The real “hook” of the show, though, is discovering exactly what’s going on with Sam and his altered reality. The show suggests very strongly that Sam’s in a coma and imagining everything—he occasionally hears voices from the present on the radio and television discussing his medical condition, and there’s also a series of dreams and hallucinations, including a creepy little girl who occasionally crawls out of his TV set to further muddy the water—but early on Annie points out that the world he’s inhabiting seems far too tactile and detailed to be a hallucination. This sets up just enough doubt that I spent the series expecting Sam’s coma to be an elaborate fakeout…leading to some serious disappointment when the show does, indeed, seem to confirm that Sam was in a coma the entire time and that 1973 was all a hallucination.

This isn’t the only way in which the show seemed like it was leading me on, only to drop the ball at the end. Remember the serial killer business I mentioned above? While the pilot episode focuses on Sam trying to catch, apparently, the same killer back in the 70s, the actual killer—you know, the one who abducted his girlfriend, who he was racing to catch, sending him back in time in the first place?—is apparently apprehended and his girlfriend saved offscreen, while Sam’s in his coma. While I expected this to simply be a temporary resolution that would lead to a more elaborate storyline down the road, it turns out that, no, that’s all the writers cared to do with the concept; the serial killer stuff is completely abandoned after the first episode, lending everything an aura of perfunctoriness. Likewise, the girlfriend that he was so desperate to save is basically abandoned in the second series—while it’s understandable on her part (Sam’s been in a coma for something like a year at this point, and she feels the need to move on with her life), it undermines the earlier relationship more than a little.
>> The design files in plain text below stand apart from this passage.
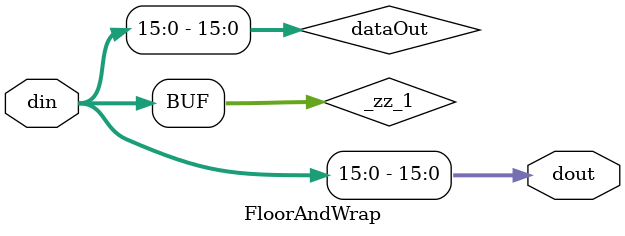
<source format=v>


module FloorAndWrap (
  input      [16:0]   din,
  output     [15:0]   dout
);
  wire       [16:0]   _zz_1;
  wire       [15:0]   dataOut;

  assign _zz_1 = din;
  assign dataOut = _zz_1[15 : 0];
  assign dout = dataOut;

endmodule

</source>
Individually, these kinds of issues are nitpicks, but the show is built, at least at first, around Sam’s struggle to escape the world of 1973 and get home, yet the show slowly removes all of Sam’s reasons to want to do so. Thematically, this makes sense; the show ends (somewhat predictably) with Sam abandoning his grey and dreary world of 2006 by jumping off a building and returning to 1973 to save his friends in the middle of a shootout, which wouldn’t make sense unless 1973 had become his real home. But dramatically speaking, undermining the things that drove the plot forward in the early going makes the show more than a little disappointing, in much the same way that Lost’s half-assed focus on weird metaphysics while basically ignoring or only halfheartedly tying up the central mysteries that grabbed us in the first place felt like a copout on the writer’s part. I’m not adverse to a show attempting this kind of sleight of hand, but not at the expense of the drama, and the ending’s ambiguity, again like Lost’s, feels more like the show simply couldn’t commit.
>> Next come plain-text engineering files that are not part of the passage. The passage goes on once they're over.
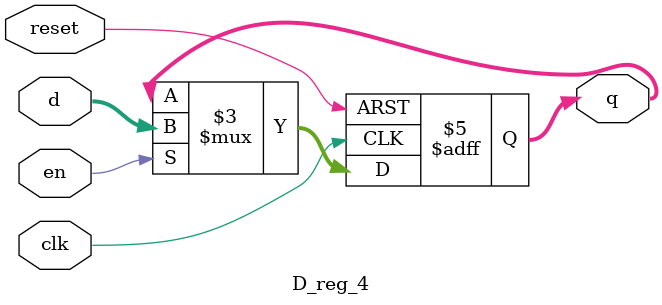
<source format=v>
`timescale 1ns / 1ps


module D_reg_8#(parameter WIDTH = 8) 
(input clk, reset,input en,input[WIDTH-1:0] d, output reg [WIDTH-1:0] q); 
//   asynchronous, active HIGH reset w. enable input
always@(posedge clk, posedge reset)
if (reset) q <= 0;
else if (en) q <= d;
else q <= q; 

endmodule

module D_reg_4#(parameter WIDTH = 4) 
(input clk, reset,input en,input[WIDTH-1:0] d, output reg [WIDTH-1:0] q); 
//   asynchronous, active HIGH reset w. enable input
always@(posedge clk, posedge reset)
if (reset) q <= 0;
else if (en) q <= d;
else q <= q; 

endmodule

</source>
Of course, all the above comes with a caveat: I haven’t watched the “sequel show”, Ashes to Ashes, which I’m told does develop the time travel/coma/afterlife mystery somewhat further (though whether it resolves things in any satisfactory fashion, I couldn’t tell you). I guess this is the problem with British TV: I expect it to be self-contained in a way that North American TV isn’t. Maybe that’s not fair of me? I suppose I’ll have to come back and do a follow-up review if I ever get around to watching Ashes to Ashes…though I have to admit the ending of this show didn’t really compel me to do so. I'm being kind of harsh here, as this can be a very entertaining series on an episode-by-episode basis, but I think it's unfair of this show to dangle an interesting long-form plot and then yank it away by the end.